TL;DR (Too long; didn't read.)

Please provide a summary that makes clear what point you are trying to make...

On 26 October 2012 11:55, John Jackson <[email protected]> wrote:
> Greetings –
>
> I hope this is a good place to send a weighty message to Wikipedia.
> You’ll want to read all through.
>
> I am a scientist who has always liked the Wikipedia idea, and I like
> your implementation.  Lately I’ve started making contributions.
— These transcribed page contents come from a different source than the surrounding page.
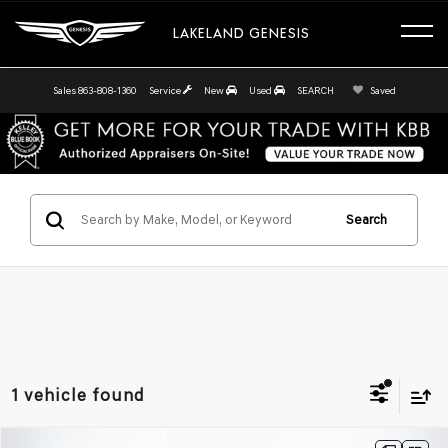
LAKELAND GENESIS
Sales
863-808-1360
Service
New
Used
SEARCH
Saved
Search
1 vehicle found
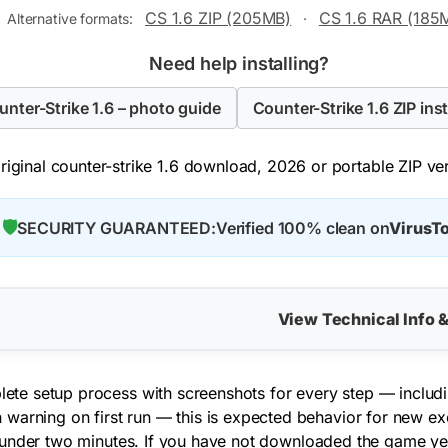
CS 1.6 ZIP (205MB)
CS 1.6 RAR (185
Alternative formats:
·
Need help installing?
ounter-Strike 1.6 – photo guide
Counter-Strike 1.6 ZIP inst
iginal counter-strike 1.6 download, 2026 or portable ZIP vers
🛡️
SECURITY GUARANTEED:
Verified 100% clean on
VirusTo
View Technical Info 
mplete setup process with screenshots for every step — inclu
warning on first run — this is expected behavior for new exec
under two minutes. If you have not downloaded the game ye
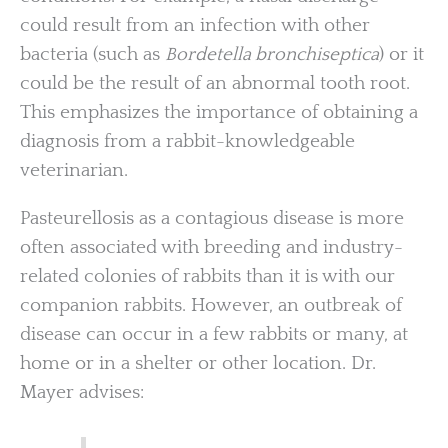
could result from an infection with other
bacteria (such as
Bordetella bronchiseptica
) or it
could be the result of an abnormal tooth root.
This emphasizes the importance of obtaining a
diagnosis from a rabbit-knowledgeable
veterinarian.
Pasteurellosis as a contagious disease is more
often associated with breeding and industry-
related colonies of rabbits than it is with our
companion rabbits. However, an outbreak of
disease can occur in a few rabbits or many, at
home or in a shelter or other location. Dr.
Mayer advises:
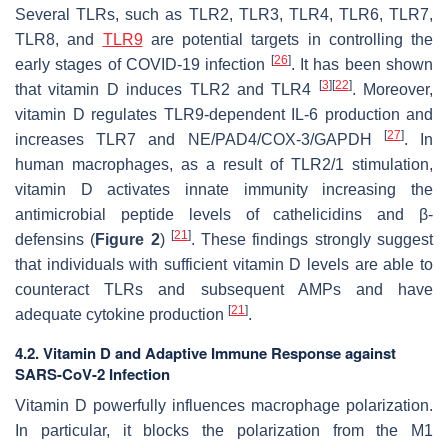
Several TLRs, such as TLR2, TLR3, TLR4, TLR6, TLR7,
TLR8, and
TLR9
are potential targets in controlling the
[
26
]
early stages of COVID-19 infection
. It has been shown
[
3
]
[
22
]
that vitamin D induces TLR2 and TLR4
. Moreover,
vitamin D regulates TLR9-dependent IL-6 production and
[
27
]
increases TLR7 and NE/PAD4/COX-3/GAPDH
. In
human macrophages, as a result of TLR2/1 stimulation,
vitamin D activates innate immunity increasing the
antimicrobial peptide levels of cathelicidins and β-
[
21
]
defensins (
Figure 2
)
. These findings strongly suggest
that individuals with sufficient vitamin D levels are able to
counteract TLRs and subsequent AMPs and have
[
21
]
adequate cytokine production
.
4.2. Vitamin D and Adaptive Immune Response against
SARS-CoV-2 Infection
Vitamin D powerfully influences macrophage polarization.
In particular, it blocks the polarization from the M1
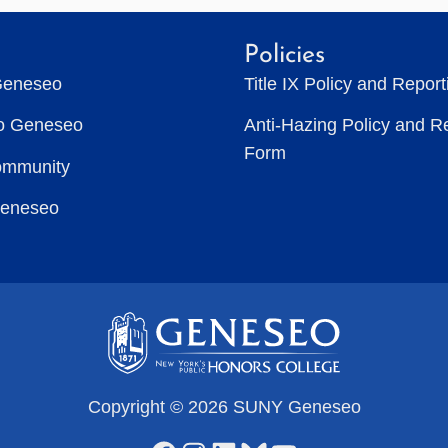
Policies
Geneseo
Title IX Policy and Repor
to Geneseo
Anti-Hazing Policy and R
Form
ommunity
Geneseo
Copyright © 2026 SUNY Geneseo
> Although I’m a cognitive scientist who taught biological psychology at
> degree level for several years and have done AI research since the
> ‘80’s, I’ve diverted for a decade or more to resolve a set of major
> evolutionary puzzles.
>
> Fairly peripheral but within the overall project was an investigation
> of bird breathing, and I decided to piece together the research into
> it, and deliver it properly to the public.  Trust me, the finer
> details were obscure.  On the way I discovered why penguins’ lungs
> don’t collapse even at 500m when whales’ lungs collapse by 100m; I
> found out what the neopulmo did (though not why) and why penguins
> don’t have it, and I changed our understanding of flow within it; I
> also resolved the old chestnut of whether birds had counter-current
> exchange in their lungs.  That is, completely discovered, not just for
> myself.  By careful editing and addition including the long overdue
> diagram the subject needed, I converted the two Wikipedia pages
> dealing with bird breathing from an incomplete mire to a place of
> revelation (though the German version needs starting afresh, and
> Duncker agrees).  But it was an honour do so.
>
> More central to my overall project was cladogenesis, the heart of
> palaeontology and just the thing that I, as an MSc in info. sys.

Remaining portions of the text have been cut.